• LISTED ENTRIES:

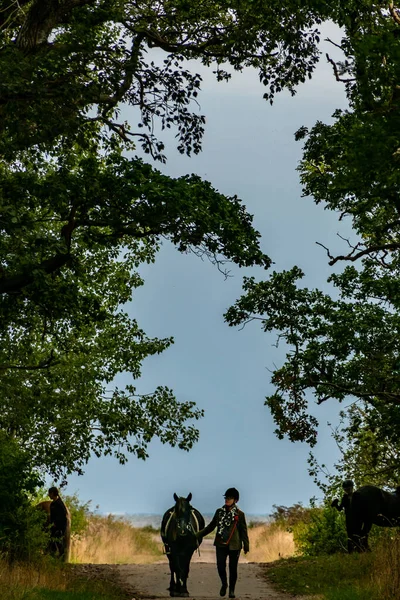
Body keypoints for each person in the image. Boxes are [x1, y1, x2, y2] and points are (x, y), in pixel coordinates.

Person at [196, 487, 249, 599]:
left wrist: (246, 545)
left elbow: (243, 531)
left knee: (233, 568)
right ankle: (224, 584)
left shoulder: (240, 514)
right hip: (220, 543)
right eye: (226, 498)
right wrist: (198, 535)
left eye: (229, 498)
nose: (227, 500)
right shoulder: (219, 512)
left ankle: (232, 590)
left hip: (235, 545)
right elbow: (211, 526)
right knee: (220, 566)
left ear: (235, 500)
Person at [331, 479, 355, 552]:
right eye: (346, 489)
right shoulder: (344, 498)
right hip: (349, 518)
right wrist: (335, 504)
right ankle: (350, 551)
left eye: (349, 489)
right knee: (350, 534)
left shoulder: (357, 495)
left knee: (359, 533)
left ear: (352, 488)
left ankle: (360, 549)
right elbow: (340, 508)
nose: (347, 490)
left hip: (358, 517)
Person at [48, 486, 68, 559]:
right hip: (53, 527)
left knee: (59, 543)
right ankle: (53, 558)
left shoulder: (59, 504)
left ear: (53, 493)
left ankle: (61, 558)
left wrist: (60, 528)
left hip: (59, 528)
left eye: (49, 493)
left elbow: (63, 516)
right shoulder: (52, 504)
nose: (48, 495)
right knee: (52, 542)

• YOUR ASSIGNMENT:
In the answer, all of the material should appear exactly as given, with no picture carried over.

• SOLUTION FOR THIS EXERCISE:
Body keypoints for each person in the image. Boxes are [x1, y1, x2, y2] and points are (x, y), in pixel coordinates.

Person at [196, 487, 249, 599]:
left wrist: (246, 545)
left elbow: (243, 531)
left knee: (233, 568)
right ankle: (224, 584)
left shoulder: (240, 514)
right hip: (220, 543)
right eye: (226, 498)
right wrist: (198, 535)
left eye: (229, 498)
nose: (227, 500)
right shoulder: (219, 512)
left ankle: (232, 590)
left hip: (235, 545)
right elbow: (211, 526)
right knee: (220, 566)
left ear: (235, 500)
Person at [331, 479, 355, 552]:
right eye: (346, 489)
right shoulder: (344, 498)
right hip: (349, 518)
right wrist: (335, 504)
right ankle: (350, 551)
left eye: (349, 489)
right knee: (350, 534)
left shoulder: (357, 495)
left knee: (359, 533)
left ear: (352, 488)
left ankle: (360, 549)
right elbow: (340, 508)
nose: (347, 490)
left hip: (358, 517)
Person at [48, 486, 68, 559]:
right hip: (53, 527)
left knee: (59, 543)
right ankle: (53, 558)
left shoulder: (59, 504)
left ear: (53, 493)
left ankle: (61, 558)
left wrist: (60, 528)
left hip: (59, 528)
left eye: (49, 493)
left elbow: (63, 516)
right shoulder: (52, 504)
nose: (48, 495)
right knee: (52, 542)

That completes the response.